CATANIA – Da alcuni giorni un colossale tsunami a forma di pallone si è abbattuto alle pendici dell’Etna, il grande vulcano che si staglia all’orizzonte della barocca e chiassosa Catania. L’ennesimo scandalo scommesse stavolta ha colpito il club etneo con i massimi dirigenti che avrebbero architettato uno squallido “teatrino” per salvare baracca e burattini dal baratro di una retrocessione in Lega Pro.
Pur con personaggi, motivazioni scatenanti e contesti storici assai differenti sembrano esserci dei parallelismi con un’altra avversa vicenda che toccò in prima persona il sodalizio rossazzurro. La nostra speciale macchina del tempo ci riporta indietro di ben 22 anni. Era il 31 luglio 1993 quando il Catania, assieme ad altre sette compagini, venne escluso dal campionato di competenza (la Serie C1) per inadempienze finanziare. In quell’estate bollente iniziò un lungo “braccio di ferro” tra la Federazione Italiana Gioco Calcio (allora presieduta da Antonio Matarrese) e il club etneo.
Il “presidentissimo” Angelo Massimino lottò come un leone, sostenuto dallo zoccolo duro della tifoseria, nei tribunali per salvare lo storico marchio “1946” ed ottenere la riammissione nella vecchia Serie C1. Il Catania pagò a caro prezzo la presunzione dei vertici della Federcalcio, iniziando dai polverosi campetti dell’Eccellenza siciliana una lunga cavalcata che l’avrebbe riportata nel calcio che conta nel giro di un decennio. Dopo vent’anni i sentimenti di confusione e di generale sconforto sono quantomeno similari, anche se in quell’occasione c’era la certezza di trovare nel Cavaliere Massimino un punto di riferimento.
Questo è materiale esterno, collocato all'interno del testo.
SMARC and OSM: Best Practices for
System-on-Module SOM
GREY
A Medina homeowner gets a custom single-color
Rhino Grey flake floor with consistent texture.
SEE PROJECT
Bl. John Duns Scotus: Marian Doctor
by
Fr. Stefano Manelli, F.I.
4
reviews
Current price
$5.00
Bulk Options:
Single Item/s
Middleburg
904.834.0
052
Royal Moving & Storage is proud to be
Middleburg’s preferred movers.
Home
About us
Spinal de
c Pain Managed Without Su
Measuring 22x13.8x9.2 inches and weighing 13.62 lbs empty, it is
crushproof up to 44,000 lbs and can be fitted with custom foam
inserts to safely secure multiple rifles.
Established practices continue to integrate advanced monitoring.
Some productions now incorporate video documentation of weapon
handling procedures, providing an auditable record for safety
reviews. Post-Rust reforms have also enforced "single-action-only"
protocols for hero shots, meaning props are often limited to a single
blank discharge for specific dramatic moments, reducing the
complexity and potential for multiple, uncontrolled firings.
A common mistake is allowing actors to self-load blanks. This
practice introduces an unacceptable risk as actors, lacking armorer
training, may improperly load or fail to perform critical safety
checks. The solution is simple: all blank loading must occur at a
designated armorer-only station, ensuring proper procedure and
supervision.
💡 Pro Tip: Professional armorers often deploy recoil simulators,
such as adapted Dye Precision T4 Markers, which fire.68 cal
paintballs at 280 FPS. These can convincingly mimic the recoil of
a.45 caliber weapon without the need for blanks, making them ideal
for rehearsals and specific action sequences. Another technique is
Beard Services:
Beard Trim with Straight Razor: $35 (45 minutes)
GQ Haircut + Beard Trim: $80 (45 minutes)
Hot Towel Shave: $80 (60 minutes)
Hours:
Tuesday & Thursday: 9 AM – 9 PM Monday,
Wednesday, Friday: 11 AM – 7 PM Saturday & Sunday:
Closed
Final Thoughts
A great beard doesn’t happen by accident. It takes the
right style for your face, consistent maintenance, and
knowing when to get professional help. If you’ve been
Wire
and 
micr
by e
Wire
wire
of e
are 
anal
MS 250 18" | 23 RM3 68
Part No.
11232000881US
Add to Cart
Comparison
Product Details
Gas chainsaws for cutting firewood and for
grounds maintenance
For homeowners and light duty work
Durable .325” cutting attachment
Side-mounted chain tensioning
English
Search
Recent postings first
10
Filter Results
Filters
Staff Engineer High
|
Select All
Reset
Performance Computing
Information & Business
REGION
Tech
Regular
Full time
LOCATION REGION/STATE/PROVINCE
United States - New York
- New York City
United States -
Al di là della vicenda giudiziaria, che potrebbe indebolire il Calcio Catania, la tifoseria ormai da tempo aveva preso le distanze dalla società, puntando il dito contro una gestione sportiva disastrosa. Nel giro di due stagioni si era passati da un esaltante ottavo posto in Serie A con vista Europa League ad una deprimente lotta salvezza tra i cadetti. I tifosi, come era già avvenuto in altri momenti bui della storia del club (dal caso Martinelli del 2003 alla salvezza a porte chiuse del 2007), hanno fatto fronte comune e, ancora una volta, hanno giurato amore eterno a prescindere dalla categoria in cui scenderanno in campo undici casacche a strisce verticali rosse e azzurre.